Pro Natura agit également en qualité de propriétaire, avec la Ligue suisse pour la protection de la nature, de 70 hectares dans le secteur de la Cruchaude, à proximité de deux éoliennes. L’association fustige « une intervention d’ampleur massive ». Soit la création et l’élargissement de routes d’accès sur 14,7 km, le décapage de matériaux correspondant à 5500 camions et l’excavation de l’équivalent de 7200 camions de matériaux rocheux.
Les associations relèvent un « défaut d’indépendance » de certaines études réalisées par Ennova, portant sur le potentiel éolien, l’acoustique, les ombres portées et les études paysagères. Dans un communiqué commun, elles soulignent que « ce projet dégrade significativement la crête principale du Jura vaudois entre le Chasseron et le Creux-du-Van ». Elles dénoncent la superficialité de l’étude paysagère qui ne prend pas en compte le point de vue emblématique et exceptionnel du Chasseron. Le chemin des crêtes du Jura passe par ce sommet. Hormis les randonneurs, ce sont des milliers de touristes et promeneurs qui montent au Chasseron. Sans compter les courses populaires.

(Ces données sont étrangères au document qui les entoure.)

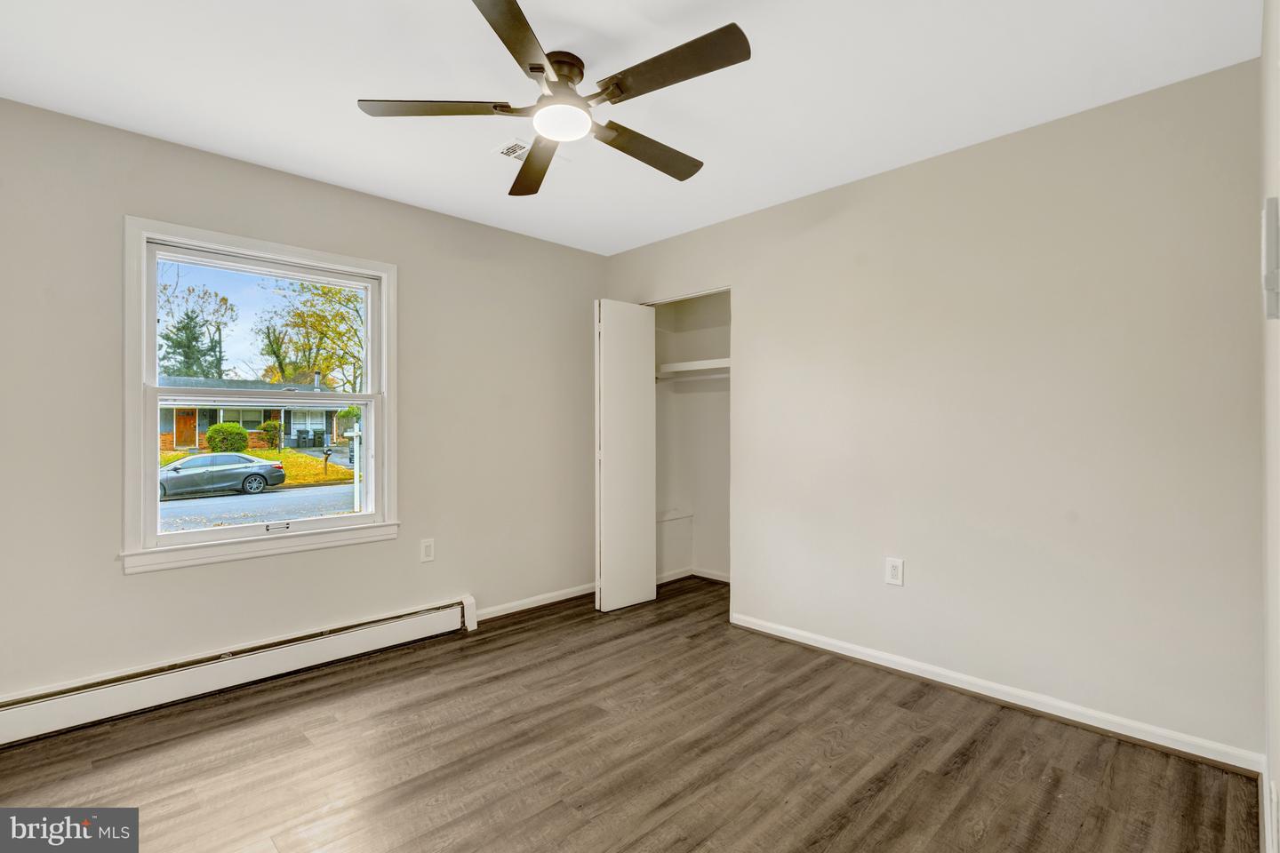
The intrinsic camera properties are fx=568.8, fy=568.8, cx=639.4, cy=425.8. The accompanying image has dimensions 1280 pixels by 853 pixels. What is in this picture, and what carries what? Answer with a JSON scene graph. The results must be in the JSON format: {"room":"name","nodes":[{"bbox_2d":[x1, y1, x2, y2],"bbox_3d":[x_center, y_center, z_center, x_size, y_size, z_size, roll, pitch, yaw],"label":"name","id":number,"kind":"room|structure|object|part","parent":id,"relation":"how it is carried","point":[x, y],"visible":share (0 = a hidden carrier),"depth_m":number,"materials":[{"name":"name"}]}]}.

Directeur romand de la SL-FP, Roman Hapka relève de son côté qu’Ennova a utilisé un outil d’évaluation conçu de sa fondation, mais que « soit la société n’a pas compris l’outil, soit elle l’a systématiquement biaisé pour que les résultats concluent au maximum à la création d’un parc éolien à l’emplacement souhaité ».
Fort impact sur les oiseaux
Un autre grief porte sur l’impact sur la faune ailée. Directeur de Bird-Life, François Turrian rappelle que plusieurs espèces d’oiseaux – grand tétraz, bécasse des bois, alouettes lulu -
et de chauves-souris sur liste rouge fréquentent le site. Les algorithmes prévus pour arrêter les éoliennes ne suffiront pas à éviter des pertes significatives.

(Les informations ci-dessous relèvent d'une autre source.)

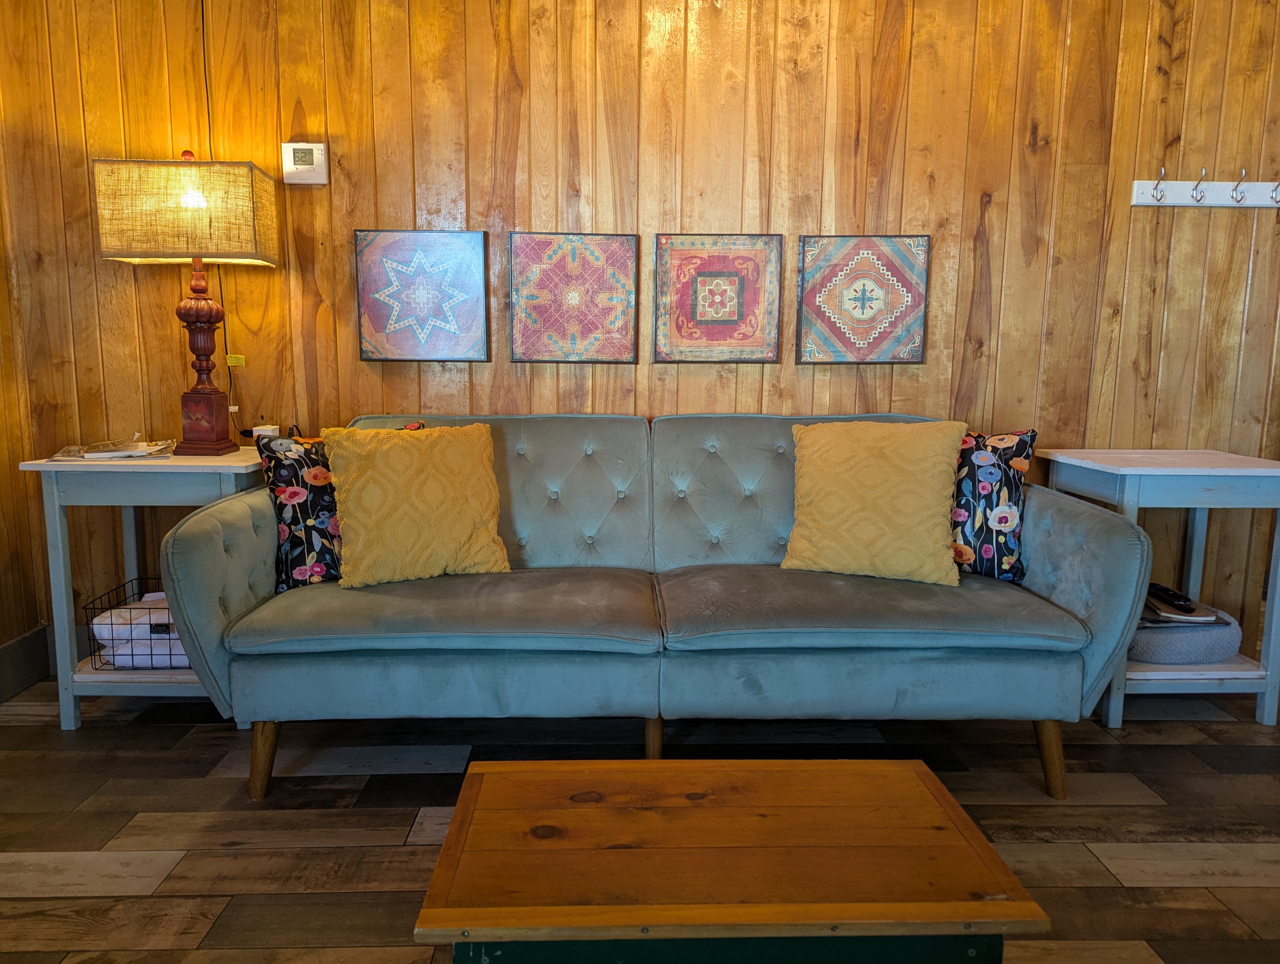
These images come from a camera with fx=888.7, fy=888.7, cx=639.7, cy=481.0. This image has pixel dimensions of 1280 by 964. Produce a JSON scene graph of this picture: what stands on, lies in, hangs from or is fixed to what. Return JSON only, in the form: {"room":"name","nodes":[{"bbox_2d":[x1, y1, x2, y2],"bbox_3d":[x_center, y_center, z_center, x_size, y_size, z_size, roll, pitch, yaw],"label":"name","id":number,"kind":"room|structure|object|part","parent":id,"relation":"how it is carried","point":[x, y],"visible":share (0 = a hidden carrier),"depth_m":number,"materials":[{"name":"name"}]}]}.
{"room":"living room","nodes":[
{"label":"living room","id":0,"kind":"room"},
{"bbox_2d":[0,51,51,688],"bbox_3d":[-2.010,-0.310,0.809,0.148,2.554,4.034,0,8,-1],"label":"left wall","id":1,"kind":"structure","parent":0,"point":[1,642],"depth_m":2.78,"materials":[{"name":"brown wood"}]},
{"bbox_2d":[0,623,53,703],"bbox_3d":[-1.949,0.822,1.186,0.022,0.161,3.613,0,8,-1],"label":"baseboard","id":2,"kind":"structure","parent":1,"relation":"attached to","point":[17,644],"depth_m":2.82,"materials":[{"name":"grey"}]},
{"bbox_2d":[0,0,1279,656],"bbox_3d":[0.464,-0.643,2.958,5.106,2.594,0.154,0,8,-1],"label":"wood paneled wall","id":3,"kind":"structure","parent":0,"point":[523,125],"depth_m":2.82,"materials":[{"name":"brown wood"}]},
{"bbox_2d":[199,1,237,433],"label":"power cord","id":4,"kind":"object","parent":3,"relation":"attached to","point":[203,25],"visible":0.69,"depth_m":2.81,"materials":[{"name":"black plastic"}]},
{"bbox_2d":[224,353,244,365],"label":"yellow tag","id":5,"kind":"object","parent":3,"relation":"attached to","point":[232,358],"visible":0.94,"depth_m":2.86,"materials":[{"name":"yellow paper"}]},
{"bbox_2d":[281,141,327,184],"bbox_3d":[-1.040,-0.988,2.756,0.128,0.127,0.032,0,8,-1],"label":"thermostat","id":6,"kind":"object","parent":3,"relation":"attached to","point":[307,168],"visible":0.99,"depth_m":2.74,"materials":[{"name":"white plastic"}]},
{"bbox_2d":[353,228,490,362],"bbox_3d":[-0.693,-0.589,2.834,0.412,0.420,0.033,0,8,-1],"label":"picture","id":7,"kind":"object","parent":3,"relation":"attached to","point":[439,348],"visible":0.98,"depth_m":2.82},
{"bbox_2d":[508,231,639,362],"bbox_3d":[-0.215,-0.590,2.858,0.415,0.425,0.029,0,8,-1],"label":"picture","id":8,"kind":"object","parent":3,"relation":"attached to","point":[552,356],"visible":0.99,"depth_m":2.85},
{"bbox_2d":[652,232,784,363],"bbox_3d":[0.251,-0.591,2.872,0.404,0.419,0.029,0,8,-1],"label":"framed picture","id":9,"kind":"object","parent":3,"relation":"attached to","point":[713,279],"visible":0.99,"depth_m":2.87},
{"bbox_2d":[795,233,930,363],"bbox_3d":[0.719,-0.588,2.875,0.419,0.417,0.030,0,8,-1],"label":"picture","id":10,"kind":"object","parent":3,"relation":"attached to","point":[894,358],"visible":0.99,"depth_m":2.87},
{"bbox_2d":[1131,165,1279,207],"bbox_3d":[1.891,-0.935,2.834,0.652,0.109,0.078,0,8,-1],"label":"coat rack","id":11,"kind":"object","parent":3,"relation":"attached to","point":[1184,202],"visible":0.98,"depth_m":2.84,"materials":[{"name":"white wood"}]},
{"bbox_2d":[0,674,1279,963],"bbox_3d":[0.578,1.001,1.009,5.652,0.102,4.769,0,8,-1],"label":"floor","id":12,"kind":"structure","parent":0,"point":[79,838],"depth_m":2.09,"materials":[{"name":"brown wood"}]},
{"bbox_2d":[15,447,264,729],"bbox_3d":[-1.385,0.301,2.660,0.555,0.759,0.452,0,8,-1],"label":"side table","id":13,"kind":"object","parent":12,"relation":"on","point":[240,464],"visible":0.59,"depth_m":2.46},
{"bbox_2d":[50,432,176,460],"bbox_3d":[-1.548,-0.102,2.622,0.288,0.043,0.283,-3,9,-22],"label":"magazine","id":14,"kind":"object","parent":13,"relation":"on","point":[114,454],"visible":0.98,"depth_m":2.57,"materials":[{"name":"paper"}]},
{"bbox_2d":[85,578,181,670],"bbox_3d":[-1.398,0.429,2.657,0.327,0.184,0.306,0,8,-1],"label":"wire basket","id":15,"kind":"object","parent":13,"relation":"on","point":[111,607],"visible":0.42,"depth_m":2.53,"materials":[{"name":"black metal"}]},
{"bbox_2d":[90,592,185,667],"bbox_3d":[-1.410,0.445,2.680,0.349,0.164,0.271,0,8,-1],"label":"blanket","id":16,"kind":"object","parent":15,"relation":"in","point":[125,610],"visible":0.37,"depth_m":2.56,"materials":[{"name":"white fabric"}]},
{"bbox_2d":[90,151,280,453],"bbox_3d":[-1.293,-0.505,2.590,0.415,0.849,0.266,0,8,-1],"label":"table lamp","id":17,"kind":"object","parent":13,"relation":"on","point":[205,311],"visible":0.99,"depth_m":2.46,"materials":[{"name":"beige fabric"}]},
{"bbox_3d":[-1.298,-0.408,2.599,0.217,0.611,0.242,0,8,-1],"label":"lamp base","id":18,"kind":"part","parent":17,"relation":"part of","materials":[{"name":"wood"}]},
{"bbox_2d":[251,423,279,442],"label":"power adapter","id":19,"kind":"object","parent":13,"relation":"on","point":[267,432],"visible":0.48,"depth_m":2.72,"materials":[{"name":"white plastic"}]},
{"bbox_2d":[157,413,1152,801],"bbox_3d":[0.054,0.270,2.464,2.246,0.895,0.927,0,8,-1],"label":"sofa","id":20,"kind":"object","parent":12,"relation":"on","point":[210,626],"visible":0.97,"depth_m":2.14,"materials":[{"name":"fabric"}]},
{"bbox_3d":[-0.944,0.689,2.244,0.070,0.194,0.066,0,8,-1],"label":"leg","id":21,"kind":"part","parent":20,"relation":"part of","materials":[{"name":"brown wood"}]},
{"bbox_2d":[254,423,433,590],"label":"floral pillow","id":22,"kind":"object","parent":20,"relation":"on","point":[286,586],"visible":0.46,"depth_m":2.30,"materials":[{"name":"fabric"}]},
{"bbox_2d":[322,422,511,587],"bbox_3d":[-0.591,0.054,2.378,0.487,0.414,0.267,-3,9,-24],"label":"yellow pillow","id":23,"kind":"object","parent":20,"relation":"on","point":[342,522],"visible":0.99,"depth_m":2.29,"materials":[{"name":"yellow fabric"}]},
{"bbox_3d":[0.033,0.677,2.317,0.058,0.185,0.058,0,8,-1],"label":"leg","id":24,"kind":"part","parent":20,"relation":"part of","materials":[{"name":"brown wood"}]},
{"bbox_2d":[782,420,967,585],"bbox_3d":[0.637,0.044,2.439,0.500,0.426,0.277,3,9,19],"label":"yellow pillow","id":25,"kind":"object","parent":20,"relation":"on","point":[937,448],"visible":1,"depth_m":2.36,"materials":[{"name":"yellow fabric"}]},
{"bbox_2d":[950,428,1036,579],"bbox_3d":[0.857,0.053,2.512,0.485,0.422,0.201,4,9,23],"label":"floral pillow","id":26,"kind":"object","parent":20,"relation":"on","point":[1001,541],"visible":0.64,"depth_m":2.41,"materials":[{"name":"fabric"}]},
{"bbox_3d":[1.036,0.694,2.271,0.073,0.197,0.070,0,8,-1],"label":"leg","id":27,"kind":"part","parent":20,"relation":"part of","materials":[{"name":"brown wood"}]},
{"bbox_2d":[410,754,1049,963],"bbox_3d":[0.117,0.706,1.385,0.809,0.363,0.470,0,8,-1],"label":"coffee table","id":28,"kind":"object","parent":12,"relation":"on","point":[934,782],"visible":0.99,"depth_m":1.26,"materials":[{"name":"brown wood"}]},
{"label":"base","id":29,"kind":"part","parent":28,"relation":"part of","materials":[{"name":"green"}]},
{"bbox_2d":[1038,446,1279,727],"bbox_3d":[1.629,0.306,2.739,0.589,0.765,0.455,0,8,-1],"label":"side table","id":30,"kind":"object","parent":12,"relation":"on","point":[1133,472],"visible":0.72,"depth_m":2.57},
{"bbox_2d":[1129,602,1241,663],"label":"basket","id":31,"kind":"object","parent":30,"relation":"in","point":[1163,658],"visible":0.55,"depth_m":2.64,"materials":[{"name":"grey fabric"}]},
{"bbox_2d":[1143,590,1224,626],"bbox_3d":[1.635,0.379,2.776,0.267,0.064,0.254,0,8,-1],"label":"magazine","id":32,"kind":"object","parent":31,"relation":"on","point":[1200,618],"visible":0.53,"depth_m":2.70,"materials":[{"name":"paper"}]},
{"bbox_2d":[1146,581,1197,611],"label":"remote control","id":33,"kind":"object","parent":32,"relation":"on","point":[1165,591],"visible":0.91,"depth_m":2.71,"materials":[{"name":"black plastic"}]}
]}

Michel Bongard, de Pro Natura, critique en outre le fait que chaque étude d’impact se limite au territoire d’un parc, et ne prend pas en compte les projets voisins de Provence et Grandevent, ni ceux de la Montagne de Buttes et de Mont-de-Boveresse.
Paysage-Libre-Vaud estime enfin que les mesures de vent réalisées par Ennova sont « trop optimistes. Elles montrent un écart de plus d’un mètre/seconde avec celles de l’Atlas des vents de la Confédération de 2019, soit environ 20 % ».
Renoncer
Les enjeux de la transition énergétique « ne sauraient justifier sans conditions des impacts aussi massifs sur le paysage et la faune », fustigent les opposants. En lien avec le projet éolien de Grenchenberg (SO), le Tribunal fédéral vient de confirmer que la protection d’espèces menacées devait dans certains cas l’emporter sur l’intérêt de la production d’électricité renouvelable et a supprimé les deux machines les plus critiques du projet, précise Jean-Marc Blanc, secrétaire de Paysage-Libre-Vaud.

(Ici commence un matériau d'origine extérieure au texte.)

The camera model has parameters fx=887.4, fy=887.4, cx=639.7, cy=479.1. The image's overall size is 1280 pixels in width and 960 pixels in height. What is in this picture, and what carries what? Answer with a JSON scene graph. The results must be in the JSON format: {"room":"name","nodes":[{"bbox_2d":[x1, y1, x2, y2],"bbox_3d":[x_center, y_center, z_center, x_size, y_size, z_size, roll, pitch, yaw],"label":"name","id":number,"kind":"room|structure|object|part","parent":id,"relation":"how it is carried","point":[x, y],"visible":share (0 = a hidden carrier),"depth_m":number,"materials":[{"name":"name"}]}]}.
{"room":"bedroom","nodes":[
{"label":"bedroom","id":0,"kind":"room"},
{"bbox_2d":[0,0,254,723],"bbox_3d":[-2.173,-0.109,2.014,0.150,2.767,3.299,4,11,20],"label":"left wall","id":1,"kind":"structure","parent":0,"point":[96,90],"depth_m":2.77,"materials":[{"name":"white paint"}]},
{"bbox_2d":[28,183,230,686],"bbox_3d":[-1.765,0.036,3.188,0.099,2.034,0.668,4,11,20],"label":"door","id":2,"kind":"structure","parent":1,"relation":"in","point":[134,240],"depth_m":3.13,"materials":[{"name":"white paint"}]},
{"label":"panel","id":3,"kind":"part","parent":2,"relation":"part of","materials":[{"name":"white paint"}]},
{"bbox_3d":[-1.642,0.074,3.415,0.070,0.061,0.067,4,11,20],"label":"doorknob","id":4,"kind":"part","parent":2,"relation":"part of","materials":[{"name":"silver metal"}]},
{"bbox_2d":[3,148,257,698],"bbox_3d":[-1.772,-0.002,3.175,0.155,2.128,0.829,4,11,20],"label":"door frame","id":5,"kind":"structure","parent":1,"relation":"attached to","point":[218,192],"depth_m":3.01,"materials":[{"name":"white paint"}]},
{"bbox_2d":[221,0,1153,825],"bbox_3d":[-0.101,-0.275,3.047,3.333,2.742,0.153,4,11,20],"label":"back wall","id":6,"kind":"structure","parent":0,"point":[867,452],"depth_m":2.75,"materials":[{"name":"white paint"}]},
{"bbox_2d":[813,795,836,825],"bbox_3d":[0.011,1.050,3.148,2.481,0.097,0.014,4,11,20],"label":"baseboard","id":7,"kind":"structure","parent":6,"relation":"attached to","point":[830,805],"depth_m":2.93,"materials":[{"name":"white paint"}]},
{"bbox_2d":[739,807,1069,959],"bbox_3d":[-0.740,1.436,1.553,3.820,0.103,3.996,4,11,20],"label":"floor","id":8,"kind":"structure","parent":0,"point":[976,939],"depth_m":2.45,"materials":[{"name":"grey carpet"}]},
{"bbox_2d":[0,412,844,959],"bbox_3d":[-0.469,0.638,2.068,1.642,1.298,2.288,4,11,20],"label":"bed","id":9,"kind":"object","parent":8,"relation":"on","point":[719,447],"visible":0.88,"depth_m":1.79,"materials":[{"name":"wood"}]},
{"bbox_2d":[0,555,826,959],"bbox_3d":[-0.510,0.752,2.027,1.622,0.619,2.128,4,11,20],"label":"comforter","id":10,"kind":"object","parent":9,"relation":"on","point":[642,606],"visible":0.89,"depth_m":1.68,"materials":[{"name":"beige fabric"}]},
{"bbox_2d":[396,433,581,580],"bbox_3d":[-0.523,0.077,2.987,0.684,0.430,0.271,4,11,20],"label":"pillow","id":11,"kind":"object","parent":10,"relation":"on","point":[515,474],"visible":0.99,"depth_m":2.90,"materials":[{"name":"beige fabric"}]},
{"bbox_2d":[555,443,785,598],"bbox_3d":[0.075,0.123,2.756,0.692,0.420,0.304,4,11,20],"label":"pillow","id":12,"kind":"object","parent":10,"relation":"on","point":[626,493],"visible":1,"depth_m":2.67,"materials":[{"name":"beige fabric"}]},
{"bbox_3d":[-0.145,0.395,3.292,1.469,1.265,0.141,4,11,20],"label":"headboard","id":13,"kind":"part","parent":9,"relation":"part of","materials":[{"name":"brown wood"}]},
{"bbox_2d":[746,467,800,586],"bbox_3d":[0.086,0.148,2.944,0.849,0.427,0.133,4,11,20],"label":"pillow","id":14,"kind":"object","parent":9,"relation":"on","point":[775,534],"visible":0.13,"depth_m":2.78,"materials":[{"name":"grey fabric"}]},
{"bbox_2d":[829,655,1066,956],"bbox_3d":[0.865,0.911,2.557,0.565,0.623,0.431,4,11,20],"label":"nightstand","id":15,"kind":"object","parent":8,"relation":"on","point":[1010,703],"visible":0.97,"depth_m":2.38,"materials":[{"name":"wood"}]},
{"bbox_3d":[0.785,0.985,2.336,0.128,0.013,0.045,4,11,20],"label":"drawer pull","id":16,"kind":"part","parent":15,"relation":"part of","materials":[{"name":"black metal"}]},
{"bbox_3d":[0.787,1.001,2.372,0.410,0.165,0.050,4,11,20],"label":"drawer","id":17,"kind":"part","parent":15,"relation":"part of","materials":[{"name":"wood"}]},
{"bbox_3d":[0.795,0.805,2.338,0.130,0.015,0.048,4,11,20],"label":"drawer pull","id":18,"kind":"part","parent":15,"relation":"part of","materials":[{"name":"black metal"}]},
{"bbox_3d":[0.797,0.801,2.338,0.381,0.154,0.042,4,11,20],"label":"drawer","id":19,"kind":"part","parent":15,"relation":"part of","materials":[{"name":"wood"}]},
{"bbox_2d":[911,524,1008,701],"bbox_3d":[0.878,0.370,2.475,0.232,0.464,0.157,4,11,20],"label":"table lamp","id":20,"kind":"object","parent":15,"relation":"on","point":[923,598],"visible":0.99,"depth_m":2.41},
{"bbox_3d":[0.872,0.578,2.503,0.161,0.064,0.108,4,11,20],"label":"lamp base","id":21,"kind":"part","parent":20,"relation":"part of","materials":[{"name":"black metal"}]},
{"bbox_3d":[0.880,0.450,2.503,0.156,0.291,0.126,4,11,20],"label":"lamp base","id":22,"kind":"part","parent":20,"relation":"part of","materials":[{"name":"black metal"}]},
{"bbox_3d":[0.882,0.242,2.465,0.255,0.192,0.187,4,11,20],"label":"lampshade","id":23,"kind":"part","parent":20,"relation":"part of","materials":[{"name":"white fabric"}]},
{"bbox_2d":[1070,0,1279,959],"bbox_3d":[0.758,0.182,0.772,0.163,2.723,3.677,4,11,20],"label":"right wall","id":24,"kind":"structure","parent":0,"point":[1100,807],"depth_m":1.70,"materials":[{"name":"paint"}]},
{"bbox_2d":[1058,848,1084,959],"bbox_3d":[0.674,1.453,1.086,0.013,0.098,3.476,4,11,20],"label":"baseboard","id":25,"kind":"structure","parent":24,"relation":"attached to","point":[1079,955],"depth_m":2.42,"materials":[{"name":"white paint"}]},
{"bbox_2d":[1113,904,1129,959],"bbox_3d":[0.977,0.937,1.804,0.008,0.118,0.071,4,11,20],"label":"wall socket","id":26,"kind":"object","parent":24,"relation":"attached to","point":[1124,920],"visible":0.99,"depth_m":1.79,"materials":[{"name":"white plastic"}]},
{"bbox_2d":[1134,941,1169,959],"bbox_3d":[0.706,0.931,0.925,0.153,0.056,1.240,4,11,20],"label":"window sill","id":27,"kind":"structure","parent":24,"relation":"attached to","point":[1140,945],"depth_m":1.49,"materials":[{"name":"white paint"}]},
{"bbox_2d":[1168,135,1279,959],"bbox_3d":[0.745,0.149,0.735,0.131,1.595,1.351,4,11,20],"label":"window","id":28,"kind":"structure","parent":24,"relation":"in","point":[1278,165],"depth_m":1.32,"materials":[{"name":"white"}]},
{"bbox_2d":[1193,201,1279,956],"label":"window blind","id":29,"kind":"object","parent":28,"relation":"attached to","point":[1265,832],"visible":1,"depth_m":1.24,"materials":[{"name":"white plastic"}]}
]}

Les associations de défense de la nature, qui se sont réparti la lecture du volumineux dossier pour intervenir chacune sur des points précis demandent à être entendues ensemble.
Les communes concernées vont se réunir la semaine prochaine afin de convenir d’une stratégie commune pour répondre aux opposants. « Nous devrons définir par exemple si la même opposition déposée dans les quatre communes est à considérer comme une ou comme quatre oppositions », relève Maude Gonthier.